◆ **Short problem**:
Reproduce the mailing list message about the mke2fs option for prezeroed storage below word for word, from its first line through its last.

[<prev] [next>] [<thread-prev] [thread-next>] [day] [month] [year] [list]
Message-ID: <CAG9=OMN+TLJW5svnG6G+0BGg-jqn5PMZpBsDFoJt_nUZRNdx7g@mail.gmail.com>
Date: Mon, 4 Oct 2021 20:49:58 -0700
From: Sarthak Kukreti <sarthakkukreti@...omium.org>
To: linux-ext4@...r.kernel.org
Cc: Andreas Dilger <adilger@...ger.ca>,
Gwendal Grignou <gwendal@...omium.org>,
"Theodore Ts'o" <tytso@....edu>, okiselev@...zon.com
Subject: Re: [PATCH v2] mke2fs: Add extended option for prezeroed storage devices
Hi all,
Thanks for the discussions on the original patch. I wanted to circle
back and see if you had any further comments/concerns on the second
version of the patchset.
Best
Sarthak
On Mon, Sep 27, 2021 at 3:44 AM Sarthak Kukreti
<sarthakkukreti@...omium.org> wrote:
>
> This patch adds an extended option "assume_storage_prezeroed" to
> mke2fs. When enabled, this option acts as a hint to mke2fs that
> the underlying block device was zeroed before mke2fs was called.
> This allows mke2fs to optimize out the zeroing of the inode
> table and the journal, which speeds up the filesystem creation
> time.

◆ **Data supplied**:
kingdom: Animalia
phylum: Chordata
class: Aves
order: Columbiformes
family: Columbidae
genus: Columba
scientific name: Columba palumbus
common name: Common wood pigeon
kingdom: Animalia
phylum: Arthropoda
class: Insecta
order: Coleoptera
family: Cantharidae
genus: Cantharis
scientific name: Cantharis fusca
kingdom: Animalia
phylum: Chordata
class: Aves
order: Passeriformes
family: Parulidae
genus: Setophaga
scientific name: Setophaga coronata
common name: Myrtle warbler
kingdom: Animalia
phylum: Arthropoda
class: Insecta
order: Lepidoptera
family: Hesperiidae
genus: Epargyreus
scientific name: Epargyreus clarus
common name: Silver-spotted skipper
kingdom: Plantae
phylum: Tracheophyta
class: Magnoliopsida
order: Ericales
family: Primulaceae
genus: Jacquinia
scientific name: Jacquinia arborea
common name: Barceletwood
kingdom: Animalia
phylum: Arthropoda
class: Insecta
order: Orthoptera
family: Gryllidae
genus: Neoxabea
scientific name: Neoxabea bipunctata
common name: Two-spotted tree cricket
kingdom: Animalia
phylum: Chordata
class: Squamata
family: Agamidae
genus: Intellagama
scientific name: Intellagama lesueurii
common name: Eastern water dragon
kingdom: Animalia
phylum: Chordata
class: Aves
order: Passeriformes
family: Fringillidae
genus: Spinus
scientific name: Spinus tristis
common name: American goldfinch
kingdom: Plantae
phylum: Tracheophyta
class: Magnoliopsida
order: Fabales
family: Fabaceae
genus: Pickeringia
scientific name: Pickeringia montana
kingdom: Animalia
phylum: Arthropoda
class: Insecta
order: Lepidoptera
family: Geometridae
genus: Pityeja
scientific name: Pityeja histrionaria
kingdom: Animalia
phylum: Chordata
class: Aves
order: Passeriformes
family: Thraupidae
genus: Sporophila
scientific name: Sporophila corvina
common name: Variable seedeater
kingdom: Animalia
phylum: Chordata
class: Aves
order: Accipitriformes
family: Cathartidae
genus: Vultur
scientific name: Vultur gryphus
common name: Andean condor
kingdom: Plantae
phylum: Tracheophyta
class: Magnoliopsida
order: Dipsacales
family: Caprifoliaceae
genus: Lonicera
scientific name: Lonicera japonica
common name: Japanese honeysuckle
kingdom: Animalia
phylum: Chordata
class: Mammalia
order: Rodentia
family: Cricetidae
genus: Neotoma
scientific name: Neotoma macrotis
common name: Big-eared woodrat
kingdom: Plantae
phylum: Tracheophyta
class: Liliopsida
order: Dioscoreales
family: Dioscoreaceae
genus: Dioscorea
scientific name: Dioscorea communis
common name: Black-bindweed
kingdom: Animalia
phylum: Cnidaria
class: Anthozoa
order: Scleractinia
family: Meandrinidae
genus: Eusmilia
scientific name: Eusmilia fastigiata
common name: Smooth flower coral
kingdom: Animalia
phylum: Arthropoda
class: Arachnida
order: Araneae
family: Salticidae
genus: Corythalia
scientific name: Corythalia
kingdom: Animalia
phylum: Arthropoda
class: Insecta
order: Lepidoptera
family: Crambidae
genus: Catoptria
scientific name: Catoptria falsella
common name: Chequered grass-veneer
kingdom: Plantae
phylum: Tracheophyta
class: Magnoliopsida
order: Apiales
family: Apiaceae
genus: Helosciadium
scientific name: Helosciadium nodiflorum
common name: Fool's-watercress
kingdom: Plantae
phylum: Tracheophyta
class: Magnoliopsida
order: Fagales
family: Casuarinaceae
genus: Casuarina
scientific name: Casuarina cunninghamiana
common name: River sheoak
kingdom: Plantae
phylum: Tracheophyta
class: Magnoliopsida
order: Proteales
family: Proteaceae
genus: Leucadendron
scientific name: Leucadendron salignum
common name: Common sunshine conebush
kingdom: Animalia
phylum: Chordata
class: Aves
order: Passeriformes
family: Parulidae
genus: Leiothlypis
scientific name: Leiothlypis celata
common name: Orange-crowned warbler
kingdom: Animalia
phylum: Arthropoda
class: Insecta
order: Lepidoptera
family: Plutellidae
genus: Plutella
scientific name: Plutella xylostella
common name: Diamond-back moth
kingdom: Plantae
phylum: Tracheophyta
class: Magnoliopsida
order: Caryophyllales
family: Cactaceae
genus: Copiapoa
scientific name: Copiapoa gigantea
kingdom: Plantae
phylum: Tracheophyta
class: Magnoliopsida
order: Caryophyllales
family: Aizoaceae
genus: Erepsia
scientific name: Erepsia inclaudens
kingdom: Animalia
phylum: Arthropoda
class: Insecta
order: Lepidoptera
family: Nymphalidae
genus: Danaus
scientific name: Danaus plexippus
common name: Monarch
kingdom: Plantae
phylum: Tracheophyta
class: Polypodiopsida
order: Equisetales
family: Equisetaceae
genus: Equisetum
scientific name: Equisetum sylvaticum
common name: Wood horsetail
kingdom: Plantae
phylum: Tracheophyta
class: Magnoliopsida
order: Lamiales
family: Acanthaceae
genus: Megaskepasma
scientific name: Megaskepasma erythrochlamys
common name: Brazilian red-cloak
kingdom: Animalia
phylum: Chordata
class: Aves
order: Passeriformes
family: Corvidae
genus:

◆ **Exercise output**:
[<prev] [next>] [<thread-prev] [thread-next>] [day] [month] [year] [list]
Message-ID: <CAG9=OMN+TLJW5svnG6G+0BGg-jqn5PMZpBsDFoJt_nUZRNdx7g@mail.gmail.com>
Date: Mon, 4 Oct 2021 20:49:58 -0700
From: Sarthak Kukreti <sarthakkukreti@...omium.org>
To: linux-ext4@...r.kernel.org
Cc: Andreas Dilger <adilger@...ger.ca>,
Gwendal Grignou <gwendal@...omium.org>,
"Theodore Ts'o" <tytso@....edu>, okiselev@...zon.com
Subject: Re: [PATCH v2] mke2fs: Add extended option for prezeroed storage devices
Hi all,
Thanks for the discussions on the original patch. I wanted to circle
back and see if you had any further comments/concerns on the second
version of the patchset.
Best
Sarthak
On Mon, Sep 27, 2021 at 3:44 AM Sarthak Kukreti
<sarthakkukreti@...omium.org> wrote:
>
> This patch adds an extended option "assume_storage_prezeroed" to
> mke2fs. When enabled, this option acts as a hint to mke2fs that
> the underlying block device was zeroed before mke2fs was called.
> This allows mke2fs to optimize out the zeroing of the inode
> table and the journal, which speeds up the filesystem creation
> time.